2. A goods container according to claim 1 wherein the shape of the said pin comprises one or more portions each having a surface of generally cylindrical or conical form except that one or more portions be of conical form although not necessarily having the same angle of slope as another conical portion, and in which the conical portions may be frusta.

3. A goods container according to claim 1 wherein the said pin is of conical frustum form.

4. A goods container according to claim 1,2 and 3 wherein the said apertures are of similar form to that of the shape of the said pin so that substantial surface contact between the pin surface and the surfaces of the apertures may take place when the pin is inserted and relative movement of the said pivotal members and the base takes place.

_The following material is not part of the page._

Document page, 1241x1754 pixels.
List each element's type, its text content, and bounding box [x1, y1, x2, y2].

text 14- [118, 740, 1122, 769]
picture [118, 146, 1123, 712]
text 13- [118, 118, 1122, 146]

5. A goods container according to claim 1,2,3 and 4 wherein the axis of the said pin is substantially parallel to that of pivot.

6. A goods container according to claims 1,2,3,4, wherein the said axis of the said pin is substantially radial to the axis of the pivot.

7. A goods container according to claims 1 2,3,4, wherein the said axis of the said pin is in any location or alignment suited to the structural and geometric requirements of the container.

8. A goods container according to any of the preceeding claims 1 to 7 wherein the structural members are raised to the said erect position and there make an abutment with a member ridgidly attached to the said basal part thus preventing further rotation of the said pivotal member about the pivot.

9. A goods container according to claim 8 wherein insertion of the said pin displaces the pivotally connected member into firmer contact with the said abutment member thereby forming a cooperating part of the support of the said pivotal member against movement.

10. A goods container according to claim 8 wherein insertion of the said pin displaces the pivotally connected member away from contact with the said abutment to form a clearance between the said member and the abutment thereby ensuring movement of the pivotally connected member is restricted by the said pin without assistance from the abutment.

11. A goods container according to any of the preceeding claims 1 to 10 wherein mechanical means is provided to assist in the insertion, withdrawal or retention of the said pin.

12. A goods container according to any of the preceeding claims 1 to 11 wherein the structural members are attached to the base by some means other than pivotally.